ROMA - Derby a tinte azzurre quello in programma tra Benetton Treviso e Zebre domani sera (ore 19.35) al Monigo di Treviso e valido per l'undicesima giornata del Guinness Pro12, ex Celtic League. Questa prima sfida tutta italiana della stagione vede a lista gara, tra titolari e giocatori pronti a entrare dalla panchina, ben 35 atleti con almeno una presenza con la maglia dell'Italia: 13 internazionali titolari per parte, undici in totale i reduci della storica vittoria del 19 novembre a Firenze contro gli Springboks sudafricani.

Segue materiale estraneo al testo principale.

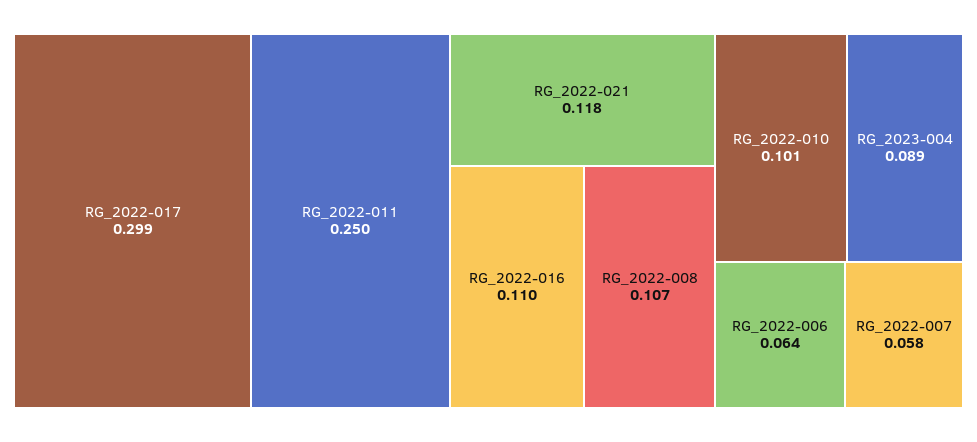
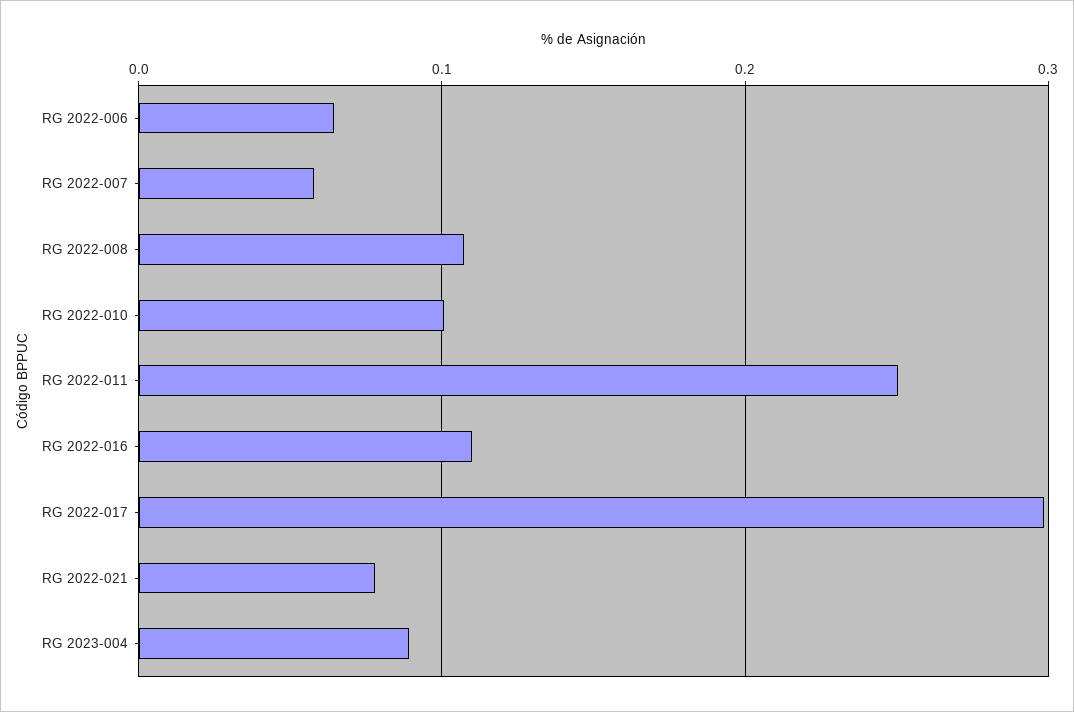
RG_2022-021: 0.118 -> 0.08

 Una partita che raccoglie quanto di meglio il rugby italiano ha da offrire e che vedrà sugli spalti, spettatore interessato a meno di quaranta giorni dal debutto nel 6 Nazioni 2017, il ct della Nazionale Conor O'Shea.

Il Benetton si presenta al derby di fronte al pubblico di casa dopo il doppio successo in Challenge Cup contro il Bayonne, ma il capitano dei Leoni Alberto Sgarbi preferisce concentrarsi sul presente: "Sono state due vittorie importanti, ma sono la conseguenza del lavoro che abbiamo iniziato e che stiamo continuando a sviluppare. Ora dobbiamo pensare solo alla gara di domani contro le Zebre: il derby, inutile dirlo, non è una gara come le altre". George Biagi, che da 'skipper' ha guidato le Zebre alla vittoria di Murrayfield sull'Edimburgo, nonostante le due sconfitte in Champions contro lo Stade Toulousain è determinato a mantenere la posizione di classifica davanti al Benetton: "Abbiamo già dimostrato quest'anno di essere capaci di grandi cose, c'è positività nel gruppo e i giovani hanno mostrato in questi mesi un'accresciuta maturità - dice Biagi -. Il derby di Natale ormai è una grande classica del nostro rugby, una sfida che può anche servire a chi è rimasto fuori dal giro azzurro per dimostrare al ct di meritare un'opportunità. Penso sarà una partita molto tattica, dove non ci si scoprirà molto".